Senada dengan Presiden SBY, Sekjen Partai Amanat Nasional (PAN) yang saat ini menjabat Wakil Ketua DPR RI Taufik Kurniawan menilai bahwa DPT yang masih bermasalah perlu dicarikan solusi bersama. Untuk Pemilu 2014 mendatang, Taufik mengatakan bahwa seluruh stakeholder harus berkonsentrasi untuk mencari pemimpin nasional. Isu-isu miring yag berkaitan dengan DPT perlu disampingkan karena pada 2014 tidak akan ada lagi urusan kepentingan oposisi dan incumbent.

“Ini masalah semua stakeholder. 2014 kan secara tidak langsung sudah tidak ada incumbent. Yang terpenting, bagaimana semua pihak mencari solusi agar Pemilu 2014 sukses tanpa berujung gugatan,” kata Taufik.

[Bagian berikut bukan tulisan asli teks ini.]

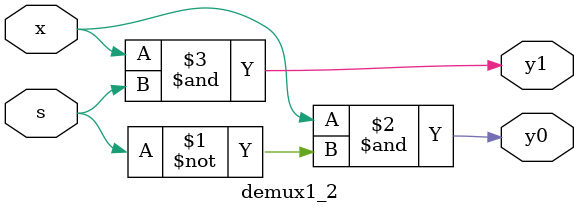
<source format=v>
module demux1_2(input x,s,output y0,y1);
  assign y0= x & ~s;
  assign y1= x & s;
endmodule

</source>
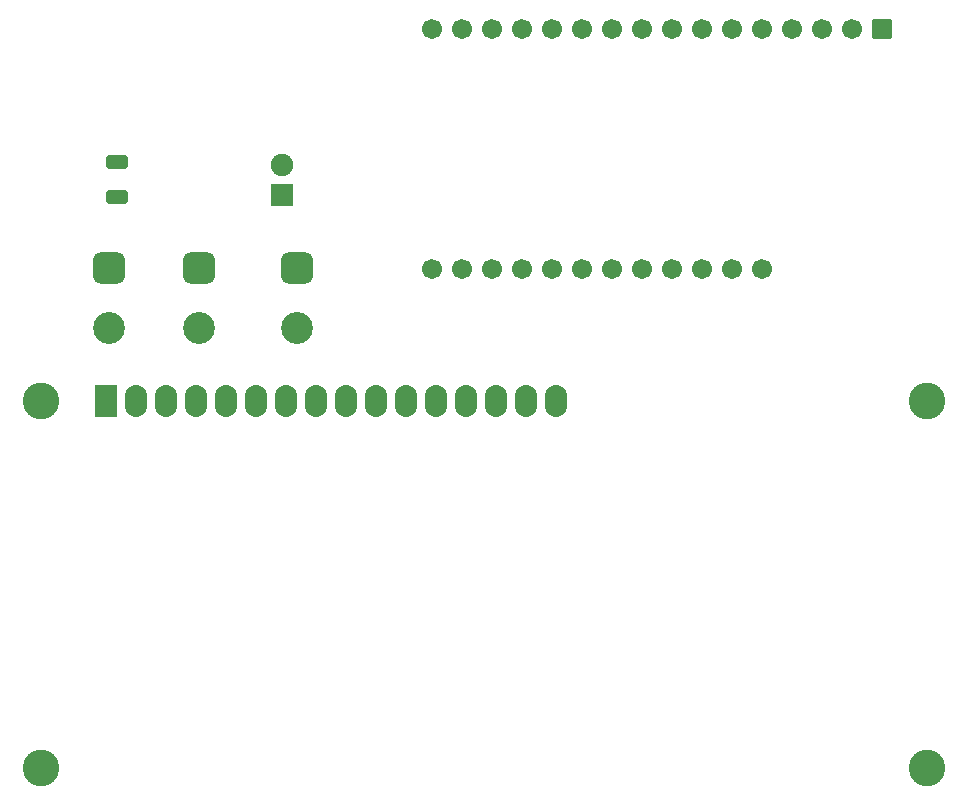
<source format=gbr>
%TF.GenerationSoftware,KiCad,Pcbnew,(6.0.5)*%
%TF.CreationDate,2022-11-16T22:17:36-08:00*%
%TF.ProjectId,ECE411,45434534-3131-42e6-9b69-6361645f7063,rev?*%
%TF.SameCoordinates,Original*%
%TF.FileFunction,Soldermask,Bot*%
%TF.FilePolarity,Negative*%
%FSLAX46Y46*%
G04 Gerber Fmt 4.6, Leading zero omitted, Abs format (unit mm)*
G04 Created by KiCad (PCBNEW (6.0.5)) date 2022-11-16 22:17:36*
%MOMM*%
%LPD*%
G01*
G04 APERTURE LIST*
G04 Aperture macros list*
%AMRoundRect*
0 Rectangle with rounded corners*
0 $1 Rounding radius*
0 $2 $3 $4 $5 $6 $7 $8 $9 X,Y pos of 4 corners*
0 Add a 4 corners polygon primitive as box body*
4,1,4,$2,$3,$4,$5,$6,$7,$8,$9,$2,$3,0*
0 Add four circle primitives for the rounded corners*
1,1,$1+$1,$2,$3*
1,1,$1+$1,$4,$5*
1,1,$1+$1,$6,$7*
1,1,$1+$1,$8,$9*
0 Add four rect primitives between the rounded corners*
20,1,$1+$1,$2,$3,$4,$5,0*
20,1,$1+$1,$4,$5,$6,$7,0*
20,1,$1+$1,$6,$7,$8,$9,0*
20,1,$1+$1,$8,$9,$2,$3,0*%
G04 Aperture macros list end*
%ADD10RoundRect,0.300800X0.625000X-0.312500X0.625000X0.312500X-0.625000X0.312500X-0.625000X-0.312500X0*%
%ADD11RoundRect,0.050800X0.900000X-0.900000X0.900000X0.900000X-0.900000X0.900000X-0.900000X-0.900000X0*%
%ADD12C,1.901600*%
%ADD13RoundRect,0.700800X-0.650000X0.650000X-0.650000X-0.650000X0.650000X-0.650000X0.650000X0.650000X0*%
%ADD14C,2.701600*%
%ADD15C,3.101600*%
%ADD16RoundRect,0.050800X-0.900000X-1.300000X0.900000X-1.300000X0.900000X1.300000X-0.900000X1.300000X0*%
%ADD17O,1.901600X2.701600*%
%ADD18RoundRect,0.050800X0.800000X-0.800000X0.800000X0.800000X-0.800000X0.800000X-0.800000X-0.800000X0*%
%ADD19C,1.701600*%
G04 APERTURE END LIST*
D10*
%TO.C,R5*%
X116840000Y-78297500D03*
X116840000Y-75372500D03*
%TD*%
D11*
%TO.C,D1*%
X130810000Y-78110000D03*
D12*
X130810000Y-75570000D03*
%TD*%
D13*
%TO.C,J2-ToMoistSense1*%
X123795480Y-84292020D03*
D14*
X123795480Y-89372020D03*
%TD*%
D13*
%TO.C,Batt1*%
X116175480Y-84292020D03*
D14*
X116175480Y-89372020D03*
%TD*%
D15*
%TO.C,DS1*%
X185425480Y-95604520D03*
X110426380Y-95604520D03*
X110426380Y-126605220D03*
X185424960Y-126605220D03*
D16*
X115925480Y-95604520D03*
D17*
X118465480Y-95604520D03*
X121005480Y-95604520D03*
X123545480Y-95604520D03*
X126085480Y-95604520D03*
X128625480Y-95604520D03*
X131165480Y-95604520D03*
X133705480Y-95604520D03*
X136245480Y-95604520D03*
X138785480Y-95604520D03*
X141325480Y-95604520D03*
X143865480Y-95604520D03*
X146405480Y-95604520D03*
X148945480Y-95604520D03*
X151485480Y-95604520D03*
X154025480Y-95604520D03*
%TD*%
D18*
%TO.C,A1*%
X181580480Y-64079520D03*
D19*
X179040480Y-64079520D03*
X176500480Y-64079520D03*
X173960480Y-64079520D03*
X171420480Y-64079520D03*
X168880480Y-64079520D03*
X166340480Y-64079520D03*
X163800480Y-64079520D03*
X161260480Y-64079520D03*
X158720480Y-64079520D03*
X156180480Y-64079520D03*
X153640480Y-64079520D03*
X151100480Y-64079520D03*
X148560480Y-64079520D03*
X146020480Y-64079520D03*
X143480480Y-64079520D03*
X143480480Y-84399520D03*
X146020480Y-84399520D03*
X148560480Y-84399520D03*
X151100480Y-84399520D03*
X153640480Y-84399520D03*
X156180480Y-84399520D03*
X158720480Y-84399520D03*
X161260480Y-84399520D03*
X163800480Y-84399520D03*
X166340480Y-84399520D03*
X168880480Y-84399520D03*
X171420480Y-84399520D03*
%TD*%
D13*
%TO.C,J1-ToPump1*%
X132050480Y-84292020D03*
D14*
X132050480Y-89372020D03*
%TD*%
M02*

</source>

Taufik juga menilai bahwa selain mengkritisi KPU, semua pihak perlu memberikan apresiasi dengan apa yang telah dicapai KPU hingga saat ini. Taufik menambahkan, baru kali ini KPU secara berkala memberikan laporan daftar DPT kepada peserta pemilu (parpol).

“Sebelumnya tidak pernah ada KPU memberikan draf secara konsisten. Ini patut diapresiasi, tidak hanya kepada KPU melainkan apresiasi kepada seluruh penyelenggara. Terlepas belum tuntasnya DPT 10,4 juta, namun di sisi lain KPU telah secara konsisten memberikan draf kepada seluruh Parpol,” ungkapnya.

Jika melihat kondisi geografis, aspek demografi serta sarana prasarana di daerah, permasalahan DPT ini sebenarnya bisa dimaklumi. Penduduk Indonesia yang tersebar di ribuan pulau-pulau kecil menyulitkan proses pencatatan. Dalam berbagai kasus, data penduduk yang berada di wilayah-wilayah terpencil tidak tercatat dengan baik. Kalaupun tercatat di level desa atau kecamatan, data tersebut belum tentu tercatat di pusat karena keterbatasan teknologi informasi dan transportasi. Selain itu database antar lembaga belum terintegrasi secara online sehingga memungkinkan perbedaan data antar lembaga.

Ada berbagai faktor yang berdampak munculnya DPT bermasalah. Karenanya, masalah ini memang tidak bisa sepenuhnya diserahkan kepada KPU. Pengawasan terhadap pemilu merupakan kewajiban dan kewenangan seluruh pemangku kepentingan, termasuk parpol. Kisruh soal jumlah DPT ini sekaligus menjadi sinyalemen bahwa parpol ikut terlibat untuk menjamin hak politik masyarakat. Artinya masyarakat tidak perlu khawatir bahwa hak suaranya akan diselewengkan. Selama KPU tetap bersikap terbuka terhadap parpol peserta pemilu, parpol dapat mengawasi mekanisme persiapan pemilu secara transparan. Sikap terbuka dari KPU diharapkan mampu menghapus kecurigaan masyarakat terhadap pemerintah dan juga kecurigaan di kalangan paprpol. Semoga permasalahan terkait DPT dapat dibenahi dan diantisipasi sebelum pelaksanaan pemilu 2014. Jika tidak, isu DPT bermasalah bisa saja dimanfaatkan oleh kelompok tertentu untuk mendelegitimasi hasil pemilu 2014 nanti. Konsekuensinya anggaran yang seharusnya dimaksimalkan untuk pembangunan fisik harus dialokasikan untuk membayar ongkos politik yang lebih besar.